- Text for analysis:
Coa, a popular library found on npm, a manager for the JavaScript programming language, has been hijacked and used to spread malicious code, reports have claimed.

According to Bleeping Computer, the attack on coa - short for Command-Option-Argument, impacted countless React pipelines around the world. React is a JavaScript library for building user interfaces. Coa gets around 9 million downloads a week on npm, and is used by some 5 million open-source GitHub repositories.

Soon after discovering the hijack, developers also spotted another popular component - rc - also being affected. The rc library is even more popular than coa, getting some 14 million downloads a week.

One of the things that raised suspicions among developers was the fact that the last stable coa version - 2.0.2 - was released in December 2018. Then, all of a sudden, five versions began appearing on npm, all in a matter of hours, “breaking React packages that depend on coa”.

Multiple attacks

"I'm not sure why or what happened but 10 minutes ago there was a release (even though the last change on GitHub was in 2018). Whatever this release did, it broke the internet," said Roberto Wesley Overdijk, a React developer.

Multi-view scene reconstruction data
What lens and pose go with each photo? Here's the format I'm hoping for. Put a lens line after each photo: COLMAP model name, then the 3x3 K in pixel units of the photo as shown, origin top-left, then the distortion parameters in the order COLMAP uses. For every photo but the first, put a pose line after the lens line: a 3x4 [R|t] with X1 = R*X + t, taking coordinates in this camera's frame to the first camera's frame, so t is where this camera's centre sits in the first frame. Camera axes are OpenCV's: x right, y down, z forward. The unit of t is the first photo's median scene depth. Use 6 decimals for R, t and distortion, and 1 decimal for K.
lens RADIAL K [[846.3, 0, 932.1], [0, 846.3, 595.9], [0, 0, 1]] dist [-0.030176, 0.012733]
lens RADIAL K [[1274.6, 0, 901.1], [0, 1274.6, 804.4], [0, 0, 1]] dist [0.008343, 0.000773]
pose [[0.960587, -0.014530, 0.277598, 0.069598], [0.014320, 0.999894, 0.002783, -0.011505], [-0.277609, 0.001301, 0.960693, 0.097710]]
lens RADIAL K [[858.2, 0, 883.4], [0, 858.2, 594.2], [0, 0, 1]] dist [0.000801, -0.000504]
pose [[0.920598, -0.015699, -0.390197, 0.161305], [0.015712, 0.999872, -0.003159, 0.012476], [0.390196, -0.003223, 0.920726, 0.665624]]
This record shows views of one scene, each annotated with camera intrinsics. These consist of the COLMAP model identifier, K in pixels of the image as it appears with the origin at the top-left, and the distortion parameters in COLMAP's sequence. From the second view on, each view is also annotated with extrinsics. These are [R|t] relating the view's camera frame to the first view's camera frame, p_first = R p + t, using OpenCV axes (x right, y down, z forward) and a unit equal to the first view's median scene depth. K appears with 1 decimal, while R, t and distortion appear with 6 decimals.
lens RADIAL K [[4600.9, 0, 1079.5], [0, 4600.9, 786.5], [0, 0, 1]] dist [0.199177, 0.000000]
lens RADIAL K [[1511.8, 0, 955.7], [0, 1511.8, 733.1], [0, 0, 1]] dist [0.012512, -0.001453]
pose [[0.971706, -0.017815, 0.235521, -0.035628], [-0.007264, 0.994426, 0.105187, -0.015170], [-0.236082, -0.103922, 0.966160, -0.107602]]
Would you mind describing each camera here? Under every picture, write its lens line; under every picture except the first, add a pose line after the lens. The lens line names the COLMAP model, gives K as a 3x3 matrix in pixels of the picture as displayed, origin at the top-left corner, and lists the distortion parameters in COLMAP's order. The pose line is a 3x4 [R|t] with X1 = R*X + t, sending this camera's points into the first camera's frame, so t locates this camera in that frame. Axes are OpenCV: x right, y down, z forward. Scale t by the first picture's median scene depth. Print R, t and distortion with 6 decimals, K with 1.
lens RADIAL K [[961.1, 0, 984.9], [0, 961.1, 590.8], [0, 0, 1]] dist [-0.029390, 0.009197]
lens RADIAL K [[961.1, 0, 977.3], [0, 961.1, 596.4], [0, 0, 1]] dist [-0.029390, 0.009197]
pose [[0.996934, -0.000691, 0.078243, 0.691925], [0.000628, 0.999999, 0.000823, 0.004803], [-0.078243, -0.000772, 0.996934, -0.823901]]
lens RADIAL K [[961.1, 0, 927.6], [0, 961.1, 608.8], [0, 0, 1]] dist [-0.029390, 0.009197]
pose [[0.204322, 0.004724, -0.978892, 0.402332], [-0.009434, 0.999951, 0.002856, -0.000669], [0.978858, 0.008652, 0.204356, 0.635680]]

- What to work on:
1/ Condense the paragraph in the coa hijacking report that begins "According to Bleeping Computer" into a short bulleted list that keeps its main facts.
2/ Extend the report on the coa hijacking, picking up after its last sentence.

- Your written answers:
1/
- Bleeping Computer reports that the attack on coa (short for Command-Option-Argument) impacted countless React pipelines around the world.
- React is a JavaScript library for building user interfaces.
- Coa gets around 9 million downloads a week on npm.
- It is used by some 5 million open-source GitHub repositories.

2/
Last month, a popular npm library ua-parser-js, used by many of the world’s largest websites and tech companies, was also hijacked, and with the malicious code embedded in both instances being virtually identical, it led Bleeping Computer to conclude that the malicious actor behind these incidents is probably the same. 

The publication’s analysts are saying the malware is likely Danabot, a password-stealing Trojan for Windows. It is capable of stealing passwords from all popular website browsers, FTP clients, and various applications, as well as stored credit cards. It can take screenshots of active screens, and log keystrokes.

The malicious versions have since been removed, but all coa and rc library users are advised to check their projects for malicious software.